Digital Nation spoke to Ed Horton, owner of sustainable property developer Stable Properties about the economic benefits of passive design.
Horton says that the challenge of finding a solution to making sustainable buildings equitable was what drove the inception of the company.
“We tend to challenge the legacy ways to which our engineers and our architects would approach the built environment, whether it's residential or commercial, and what we try and do is design buildings around people and people's needs,” says Horton.
“[We] always try to empower the occupier whether it's residential or commercial with choice and flexibility as to how they manage their indoor air quality, for example, how they manage to cool and heat their premises, we always give them that passive choice.”
Passive design eliminates the need to source electricity from the grid for cooling and heating, and instead uses natural energy such as sunlight, wind, temperature differences or gravity to achieve a similar result, where effectively the cost of heating and cooling in the building is zero.
Horton says that the biggest point of difference in sustainable properties is economic.
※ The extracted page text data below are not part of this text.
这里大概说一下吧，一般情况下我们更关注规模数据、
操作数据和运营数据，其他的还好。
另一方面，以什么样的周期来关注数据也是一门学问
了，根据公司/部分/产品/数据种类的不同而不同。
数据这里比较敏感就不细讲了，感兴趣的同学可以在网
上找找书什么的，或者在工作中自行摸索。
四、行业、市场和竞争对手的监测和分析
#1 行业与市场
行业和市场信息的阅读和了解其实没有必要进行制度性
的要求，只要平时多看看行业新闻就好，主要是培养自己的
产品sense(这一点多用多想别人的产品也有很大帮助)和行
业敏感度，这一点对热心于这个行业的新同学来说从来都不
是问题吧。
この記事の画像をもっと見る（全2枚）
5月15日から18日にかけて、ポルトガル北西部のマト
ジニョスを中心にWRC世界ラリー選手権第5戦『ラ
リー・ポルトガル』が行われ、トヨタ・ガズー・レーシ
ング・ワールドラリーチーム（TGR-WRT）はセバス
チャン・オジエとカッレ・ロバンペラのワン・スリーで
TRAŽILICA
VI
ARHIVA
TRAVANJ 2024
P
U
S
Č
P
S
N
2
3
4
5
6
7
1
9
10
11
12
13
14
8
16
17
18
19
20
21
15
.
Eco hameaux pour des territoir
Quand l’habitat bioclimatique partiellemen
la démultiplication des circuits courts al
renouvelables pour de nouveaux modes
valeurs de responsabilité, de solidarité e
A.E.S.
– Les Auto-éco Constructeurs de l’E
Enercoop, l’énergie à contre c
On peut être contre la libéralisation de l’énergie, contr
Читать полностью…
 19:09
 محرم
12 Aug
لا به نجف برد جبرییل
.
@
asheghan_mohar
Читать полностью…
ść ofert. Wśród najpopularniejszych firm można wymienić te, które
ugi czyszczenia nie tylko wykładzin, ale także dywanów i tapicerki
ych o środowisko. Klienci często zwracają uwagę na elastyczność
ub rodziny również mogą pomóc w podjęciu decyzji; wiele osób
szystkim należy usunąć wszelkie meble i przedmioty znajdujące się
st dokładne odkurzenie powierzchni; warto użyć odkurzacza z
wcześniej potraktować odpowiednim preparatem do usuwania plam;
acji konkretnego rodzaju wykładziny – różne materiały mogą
“It's going to be cheaper to occupy our buildings in perpetuity, because we create a legacy of a low operating cost environment that's engineering and design, but also our systems,” Horton says.
“And that is very, very important when you're demonstrating to a bank and investor, particularly a purchaser, that this property is going to have an advantage over other competing properties.”
However, authorities and regulators are holding the industry back from widespread sustainabilty in property development, Horton believes.
“We are not going to see a substantial improvement in sustainable buildings in Australia until the governments, all three levels of government recognise those improvements by reducing taxes and charges and fees.”